バーナデットが友人たちの来訪目的を即座に見抜いた場面も、まさにこの「宣言してから言い当てる」流れそのものでした。相手の行動パターンに気づいたとき、let me guess という一言がすっと浮かんでくるようになれば、このフレーズを使いこなせている証拠です。

例文で覚える「let me guess」

友人への軽いツッコミから仕事の場面まで、let me guess を3つの例文で確認していきましょう。

Let me guess—you forgot your umbrella again.
(当ててみせるよ、また傘を忘れたんでしょう。)
相手の忘れ物を予想してからかう場面です。again を添えることで、同じ行動の繰り返しを見抜いている感じが強まります。

A: I have some news.
B: Let me guess—you got the job.
(A:知らせがあるんだ。)
(B:当ててみせるよ、採用されたんでしょ。)
相手の朗報を先に言い当てる場面です。相手の表情や雰囲気からすでに察している、という自信がこの言い方に表れます。

Let me guess, the meeting got pushed back again.
(当ててみせるけど、また会議が延びたんでしょ。)
職場での予定変更を予想する場面です。ビジネスの場でも、呆れ混じりの軽い調子で使えます。

あわせて覚えたい関連表現

I bet
(きっと〜だと思う)
let me guess よりも断定的な言い方で、推測に対する自信の強さを前面に出す表現です。

I can tell
(分かる、察しがつく)
let me guess が推測の「過程」を演出する表現であるのに対し、I can tell は観察からすでに確信していることを示す言い方です。

knowing you
(あなたのことだから)
let me guess が個別の出来事をその場で言い当てる表現であるのに対し、knowing you は相手の性格や習性を前提にした言い方で、もっと長い付き合いを前提にしたニュアンスを持ちます。

Note|let me guess / I bet / knowing you の使い分け

相手の行動や発言を先読みして言い当てる英語表現には、let me guess のほかに I bet や knowing you もあります。

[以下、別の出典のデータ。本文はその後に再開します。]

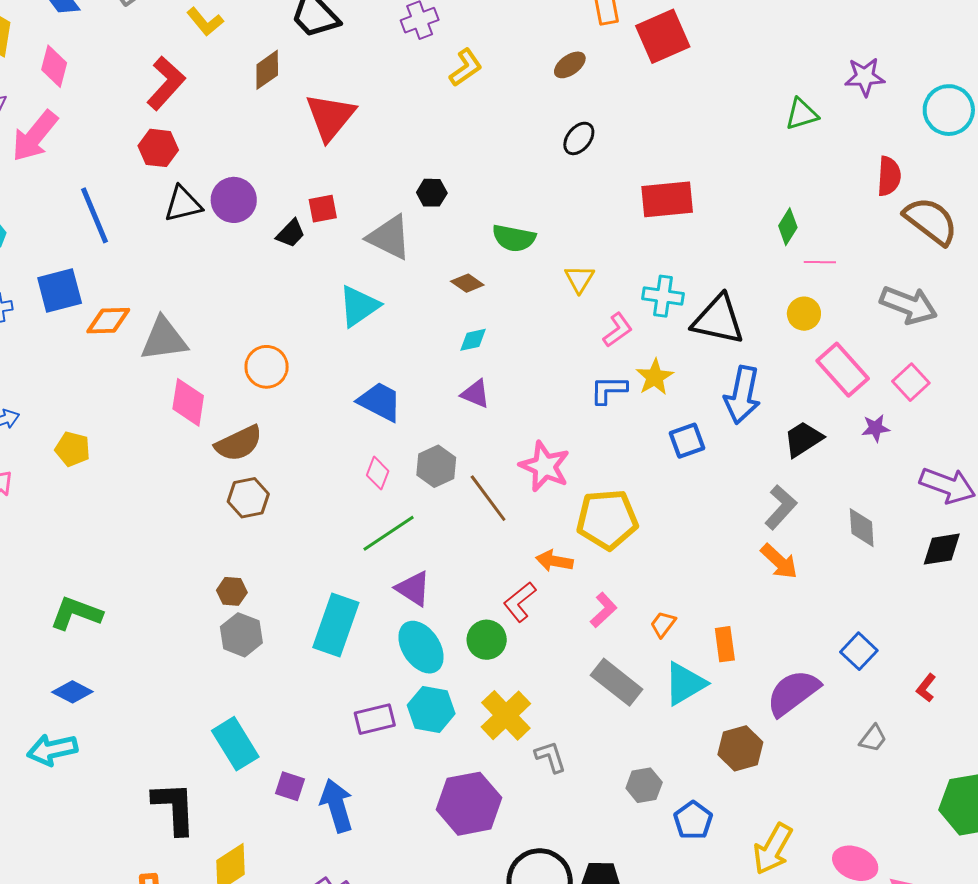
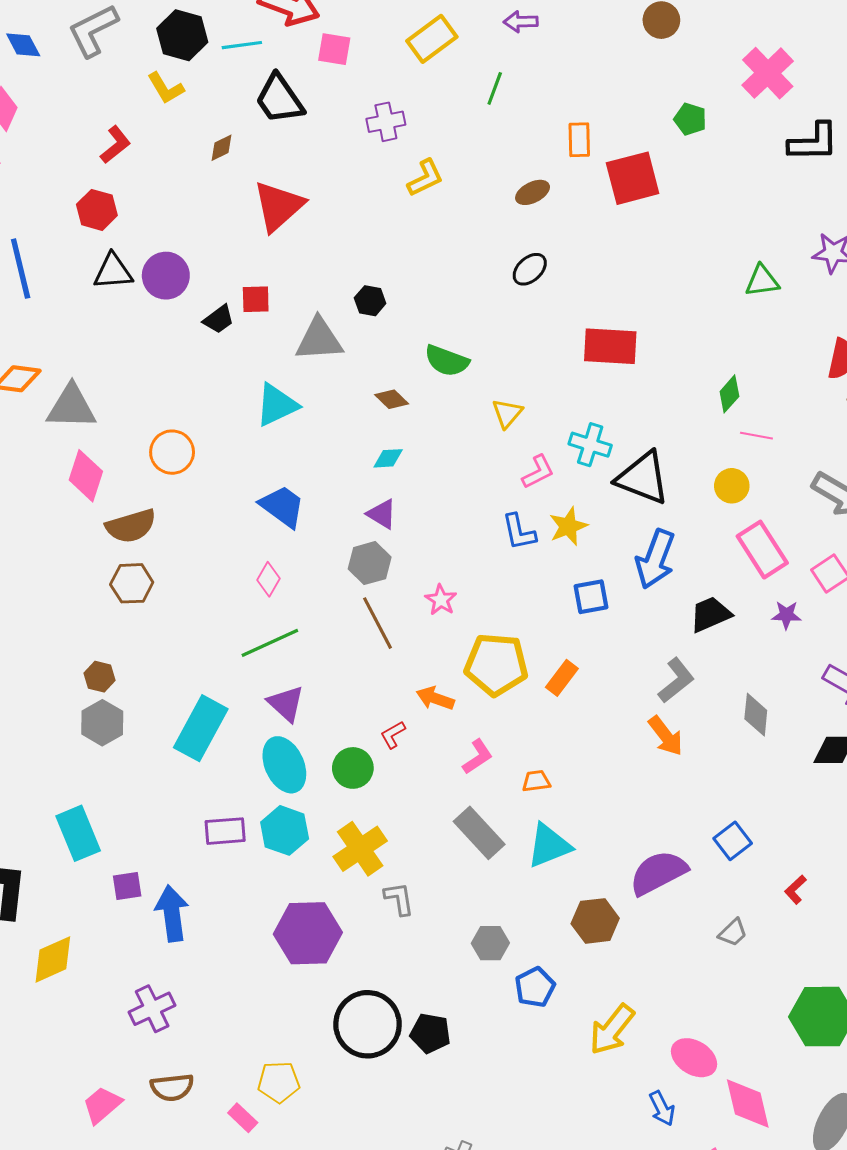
brown diamond: (267, 70) -> (221, 148), size x0.7
red L-shape: (166, 83) -> (115, 145), size x0.7
gray triangle: (389, 237) -> (319, 339), turned -39
blue L-shape: (609, 390) -> (519, 532), turned -111
gray hexagon: (436, 466) -> (370, 563), moved
pink star: (545, 466) -> (441, 600), size x0.6
red L-shape: (520, 602) -> (393, 735), size x0.7
orange trapezoid: (663, 624) -> (536, 781), turned 36
orange rectangle: (725, 644) -> (562, 678), moved, turned 36
purple square: (290, 786) -> (127, 886), turned -36

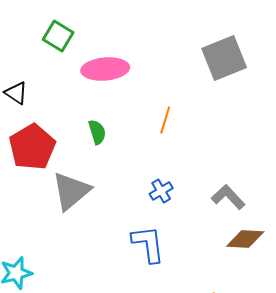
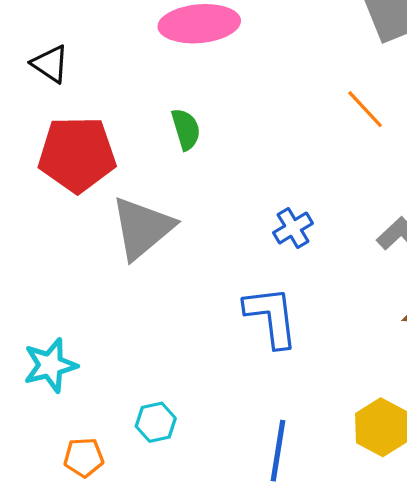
orange line: (165, 120) -> (365, 109), moved, turned -60
red pentagon: (32, 147) -> (77, 154), turned 30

どれも似た場面で使われますが、焦点の当て方には違いがあります。

let me guess は、「これから推測を披露する」という過程そのものを前置きする言い方です。相手の反応を待たずに、自分の推理をあえて宣言してから言い当てる、そのひと手間に皮肉めいた面白さが生まれます。一方 I bet は、推測の過程を演出せず、最初から確信を込めて断定する言い方で、let me guess よりもストレートな響きを持っています。

knowing you はさらに違う角度の表現です。個別の出来事を言い当てるのではなく、「あなたという人のことをよく知っているから」という前提をまず示す言い方で、長年の付き合いや相手の性格そのものを根拠にしている点が特徴です。

バーナデットが使った let me guess は、友人たちの行動パターンをその場で読み解いて見せる、ちょっとした推理ショーのような響きを持っていました。同じ場面を knowing you に置き換えると、個別の行動よりも相手の人物像そのものに焦点が移り、ニュアンスが変わってきます。

どの表現を選ぶかによって、推測のプロセスを見せたいのか、確信そのものを伝えたいのかが変わってくる点を意識しておくと、場面に合った使い分けができるようになります。相手との関係の近さや、茶化したい度合いに応じて選び分けられるようになると、会話の引き出しがさらに増えていきます。

まとめ|先回りして言い当てる、ちょっとした推理ショー

let me guess は、相手が言おうとしていることや行動パターンを先回りして言い当てるときに使う表現です。「当ててみせる」という宣言のあとに推測を披露する一連の流れを覚えておけば、このフレーズの持つ皮肉めいたユーモアが自然と伝わってきます。

相手の忘れ物や言い訳を予想してからかうときも、朗報を先に言い当てるときも、この一言があれば深刻にならずに茶化すことができます。相手の行動パターンをよく見ているからこそ出てくる言い回しでもあります。

友人たちの奇妙な来訪目的を即座に見抜いたバーナデットの様子には、繰り返される行動パターンを冷静に読み切っている彼女らしい観察力が表れていると言えます。出産直前という慌ただしい状況でも、軽いユーモアで状況を受け止める余裕が感じられる場面でもあります。